_EXERCISES TO COMPLETE_
A - Name every type of new Chinese power generation that the coal market text says is curtailing coal power generation.
B - Retype the part of the coal market text between "The report sharply" and "first since 1982.", inclusive, with no changes.

_TEXT EXTRACT_
------------------------------------

The report sharply lowered its five-year global coal demand growth forecast in reflection of economic restructuring in China, which represents half of global coal consumption. Greater policy support for renewable energy and energy efficiency – the foundation of the COP21 agreement in Paris – is also expected to dent coal demand.

The IEA’s Medium-Term Coal Market Report 2015 slashed its five-year estimate of global coal demand growth by more than 500 million tonnes of coal equivalent (Mtce) in recognition of the tremendous pressures facing coal markets. The revision comes as official preliminary data indicate that a decline in Chinese coal demand occurred in 2014 and is set to accelerate in 2015. A decline in coal consumption in China for two consecutive years would be the first since 1982.

“The coal industry is facing huge pressures, and the main reason is China – but it is not the only reason,” IEA Executive Director Fatih Birol said as he launched the report in Singapore at an event organised by the Energy Market Authority. “The economic transformation in China and environmental policies worldwide – including the recent climate agreement in Paris – will likely continue to constrain global coal demand.”

Coal demand in China is sputtering as the Chinese economy gradually shifts to one based more on services and less on energy-intensive industries. New Chinese hydro, nuclear, wind and solar are also significantly curtailing coal power generation, driven not only by energy security and climate concerns but also by efforts to reduce local pollution.

------------------------------------

_RECORDED DATA_
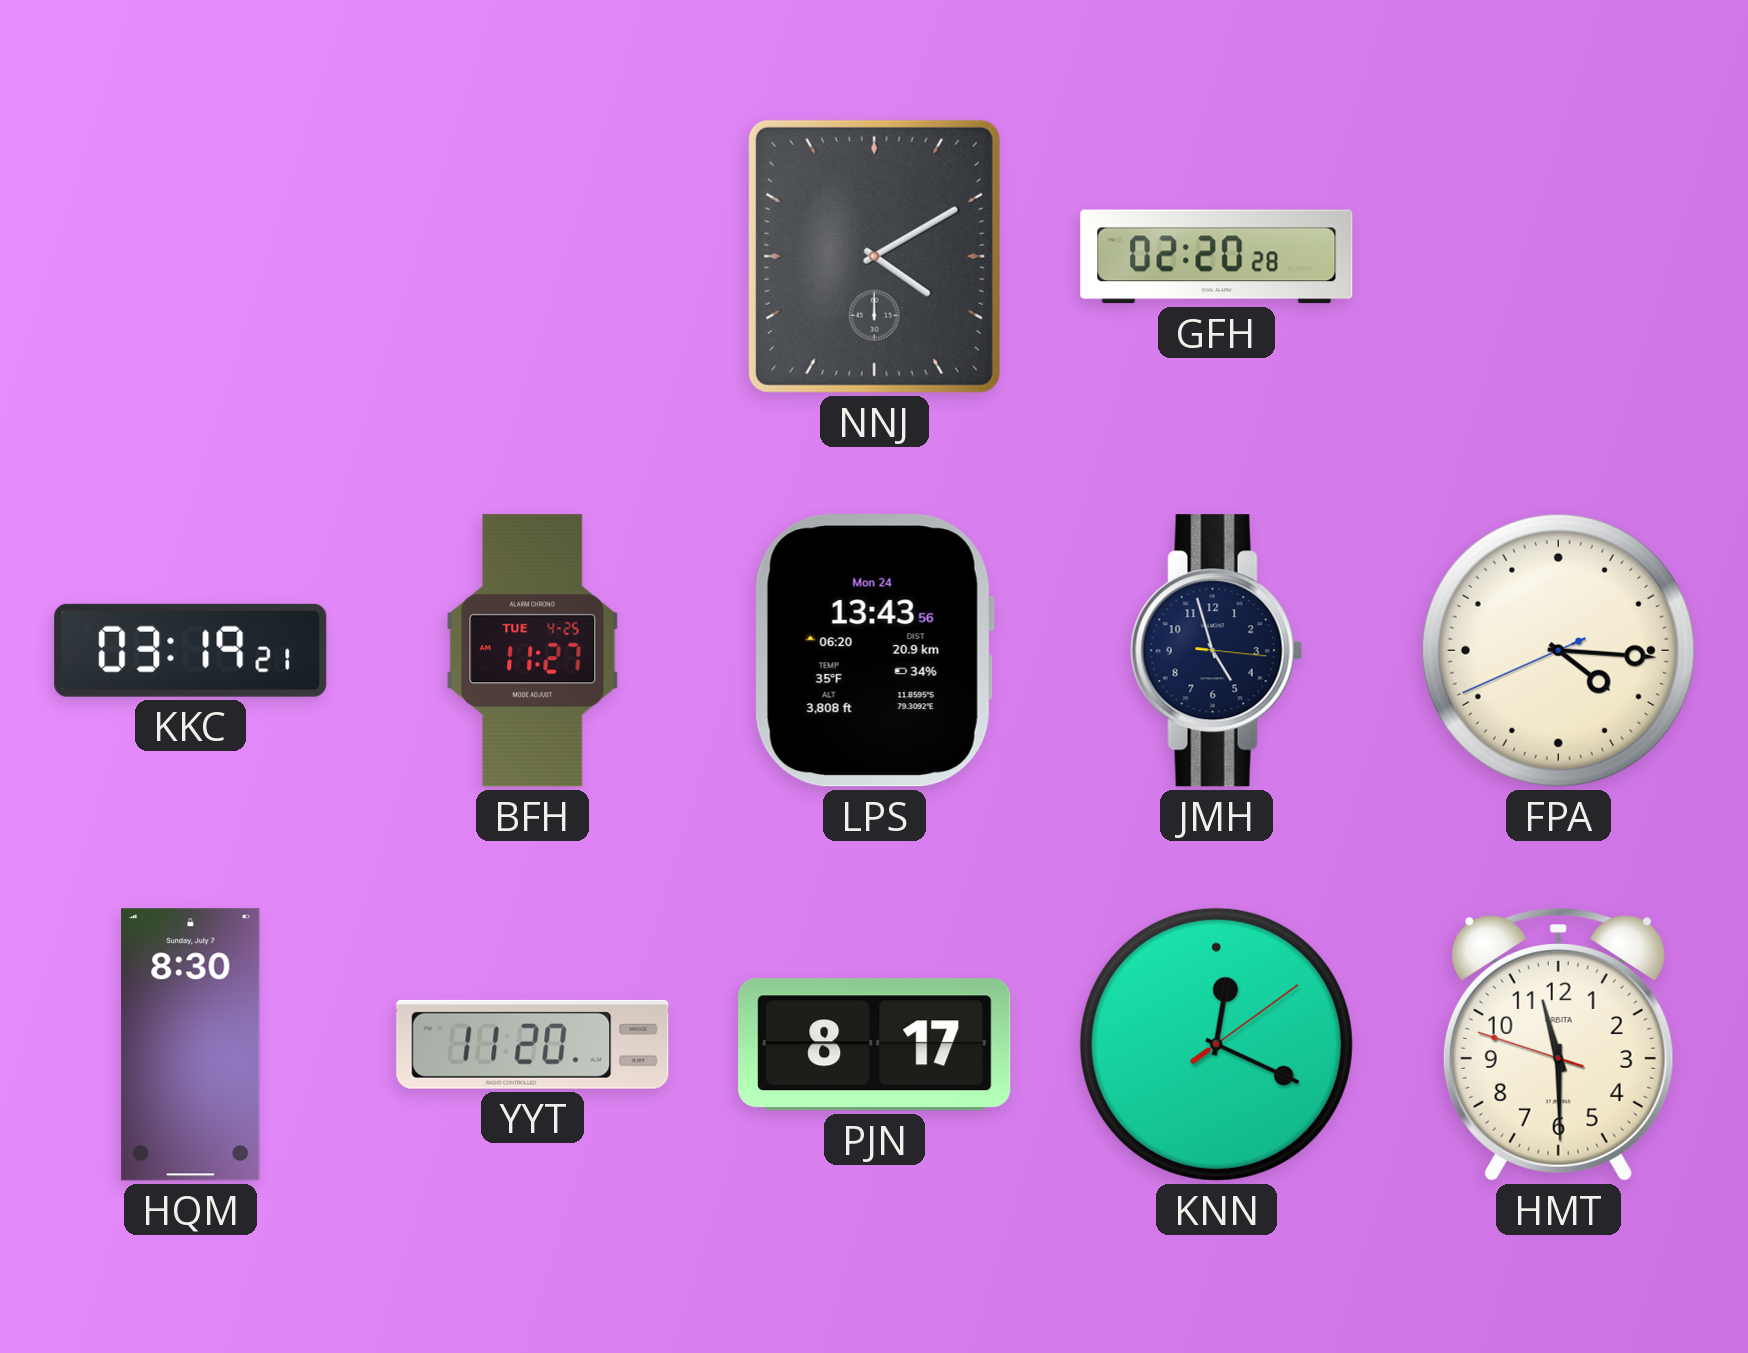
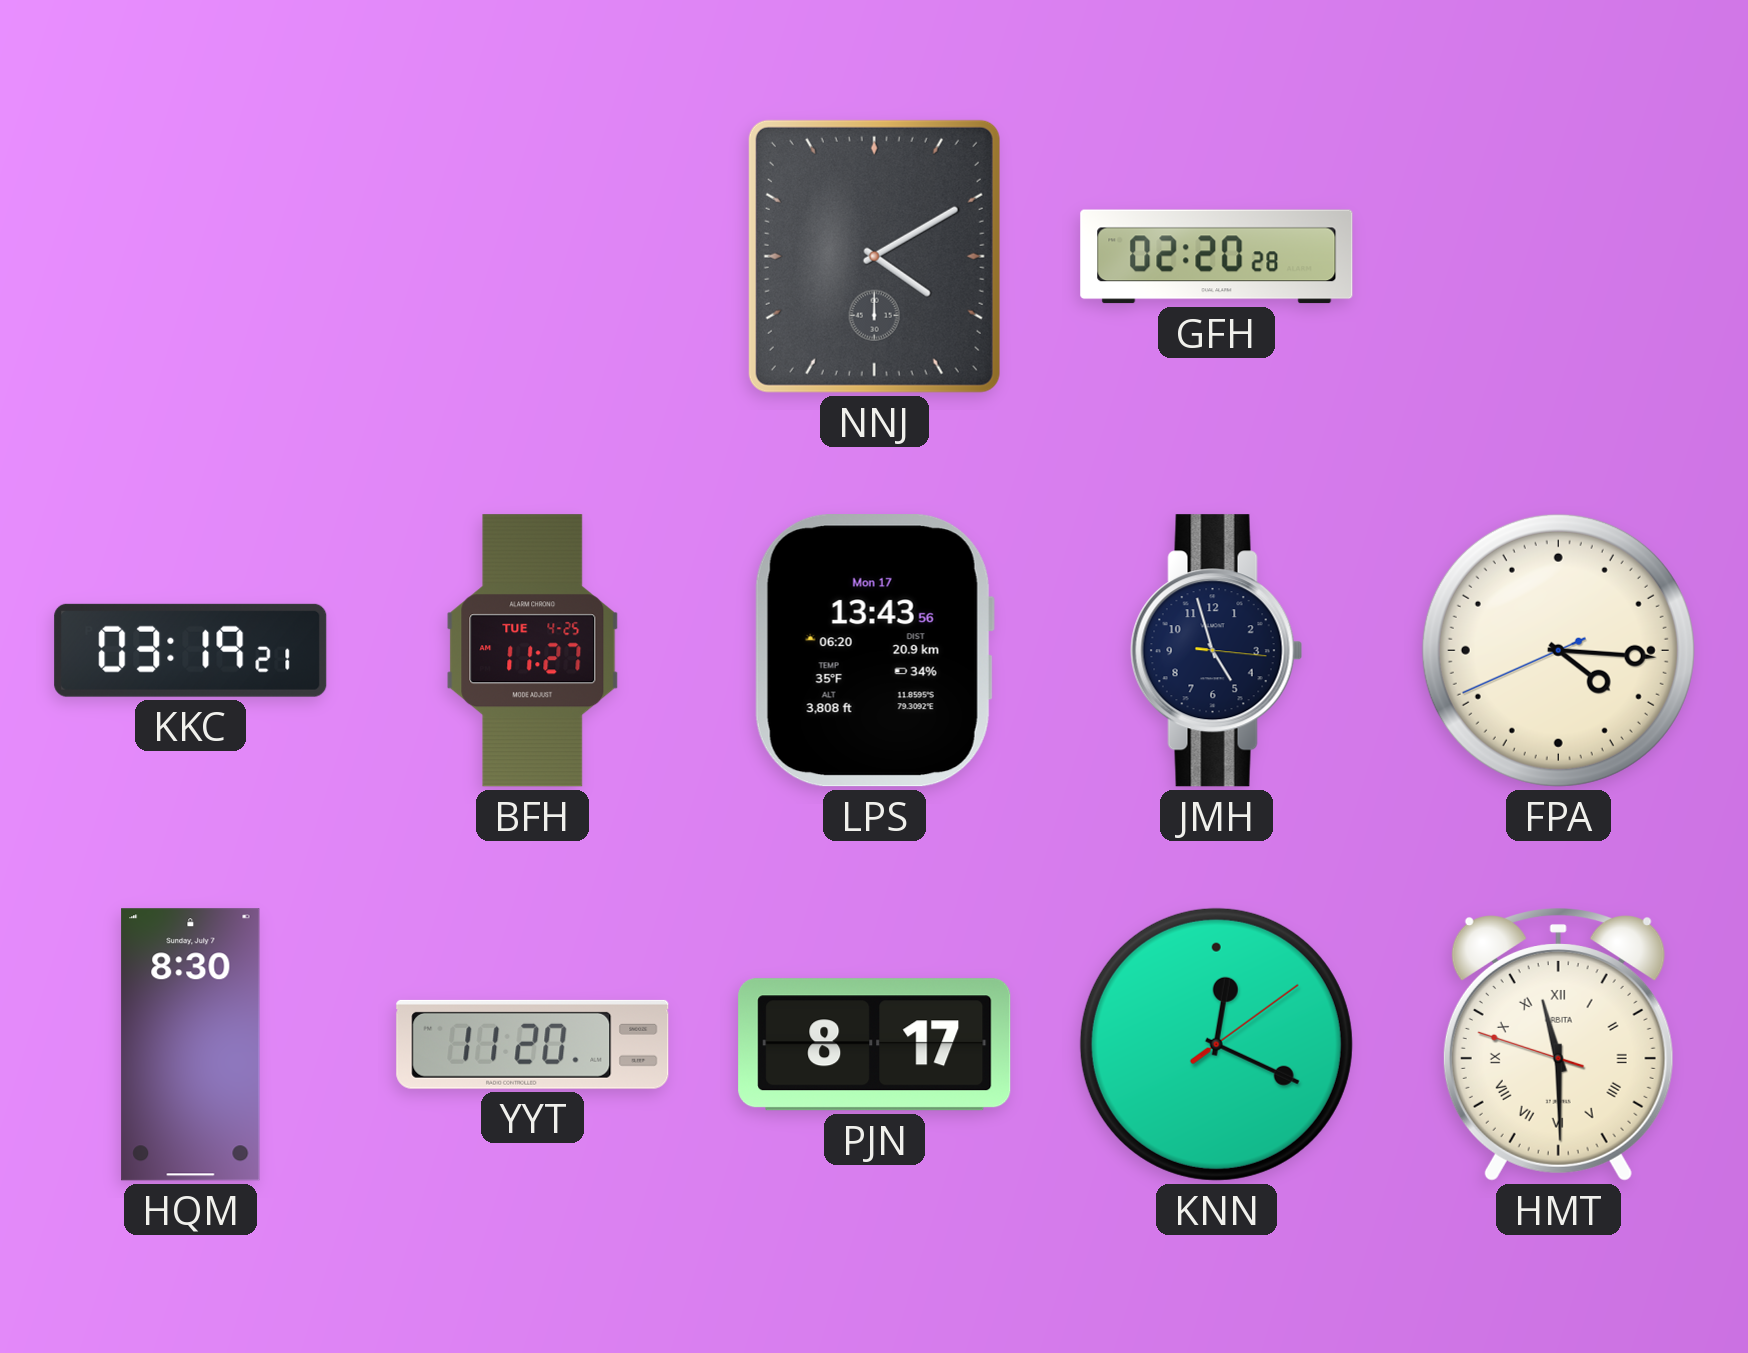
LPS date: Mon 24 -> Mon 17
HMT numerals: Arabic -> Roman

------------------------------------

_RESPONSES PER TASK_
A - Hydro, nuclear, wind, and solar.

B -
The report sharply lowered its five-year global coal demand growth forecast in reflection of economic restructuring in China, which represents half of global coal consumption. Greater policy support for renewable energy and energy efficiency – the foundation of the COP21 agreement in Paris – is also expected to dent coal demand.

The IEA’s Medium-Term Coal Market Report 2015 slashed its five-year estimate of global coal demand growth by more than 500 million tonnes of coal equivalent (Mtce) in recognition of the tremendous pressures facing coal markets. The revision comes as official preliminary data indicate that a decline in Chinese coal demand occurred in 2014 and is set to accelerate in 2015. A decline in coal consumption in China for two consecutive years would be the first since 1982.